Every line below that holds the string "Fiyatları" should be copied out.
─── Input records
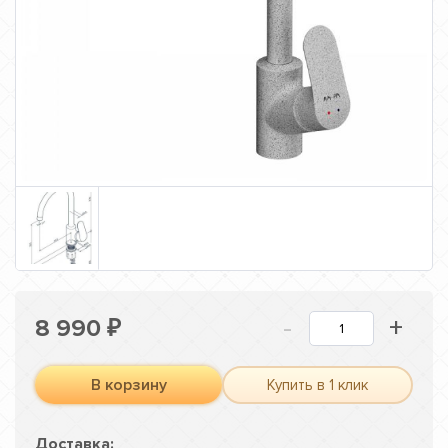
-
+
8 990
₽
В корзину
Купить в 1 клик
Доставка:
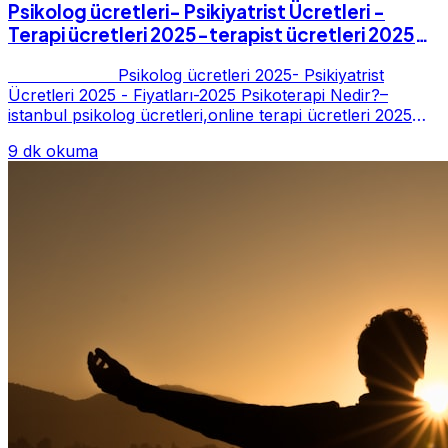
Psikolog ücretleri- Psikiyatrist Ücretleri -
Terapi ücretleri 2025-terapist ücretleri 2025-
Fiyatları-2025
Psikolog ücretleri 2025- Psikiyatrist
Ücretleri 2025 - Fiyatları-2025 Psikoterapi Nedir?–
istanbul psikolog ücretleri,online terapi ücretleri 2025
Psikoterapi genelde danışan ter...
9 dk okuma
──────
Output of the exercise:
Fiyatları-2025
Ücretleri 2025 - Fiyatları-2025 Psikoterapi Nedir?–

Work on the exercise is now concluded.